このあたりを読んでいると日刊ゲンダイがよくやる「関係者」「関係筋」で構成されたアヤシゲな記事と似た感じを覚える。本当にいるのかこの関係者らは。そもそも沖縄に限らず、こういう大会で主催者発表と県警発表が並列して発表されたケースはあまりないような気がする。なぜならば主催者発表と断り書きを入れる時点で「ある種のバイアスはありますよ」というエクスキューズにしているからだろう。産経が「とにかく今回だけは異常なんだ」と力説したいのはよくわかったが、まあここまで大見得を切ったんだから今後は(近い例としてはクライマックスシリーズの入場者数とか)派遣日雇いアルバイトでも使って産経紙上にて発表する「○○大会」の入場者数はすべて独自調査で頑張ってください。ちなみに産経新聞の発行部数も公称なんてぬるいことせず、当然販売実数をだしてくださるんでしょうな。閑話休題

それにしても、なぜこの「関係者」「関係筋」は身元を明らかにして語らないのだろうか。そうでない記事はいくら力説されてもなかなか信用しにくいと思われるのだが。(直近にガクラン事件のような“前科”がある場合はよけいに)

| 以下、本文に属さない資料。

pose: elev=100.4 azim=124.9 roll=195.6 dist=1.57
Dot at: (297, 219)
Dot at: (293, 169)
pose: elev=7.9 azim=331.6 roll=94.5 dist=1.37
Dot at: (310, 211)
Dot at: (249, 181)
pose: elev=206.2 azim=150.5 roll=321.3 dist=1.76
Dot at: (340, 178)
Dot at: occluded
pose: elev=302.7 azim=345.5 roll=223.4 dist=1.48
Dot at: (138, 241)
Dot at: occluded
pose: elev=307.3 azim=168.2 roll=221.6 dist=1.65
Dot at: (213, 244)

 警察が発表を控えた結果、主催者発表の11万人という数字があたかも事実のように独り歩きし始めた。

 11万人は、県民(約137万人)の12人に1人が参加したという大きな意味を持つ。

 地元紙は号外で県民大会を報じたほか、9月30日付の琉球新報沖縄タイムスは、「11万6000人結集 検定撤回要求」「11万人結集 抗議」と参加者数を強調した大見出しをつけた。このうち沖縄タイムスは「主催者発表が11万人なので、11万人という形で掲載した」と説明している。沖縄以外の新聞やテレビも主催者発表をもとに報道。朝日新聞(東京)は、1面トップで「沖縄11万人抗議」の見出しを載せ、10月2日付朝刊では、主催者発表の注釈を抜いて報道した。産経新聞も10月2日までは主催者発表と明記して11万人と報じたが、3日付の「産経抄」などで主催者発表に疑問を呈した。

主催者発表の注釈を抜いて報道したのはなにも朝日だけではない。(読売新聞の社説参照)また読売は見出しにする際にはすべて「教科書検定 島ぐるみ意義…沖縄県民大会、11万6000人集う」「沖縄県民11万人の怒り、国を動かす…検定見直し検討」主催者発表という注釈をつけていない。読売なんて産経を仲間にしてくれなかったんだから、朝日以上に叩けばいいのに。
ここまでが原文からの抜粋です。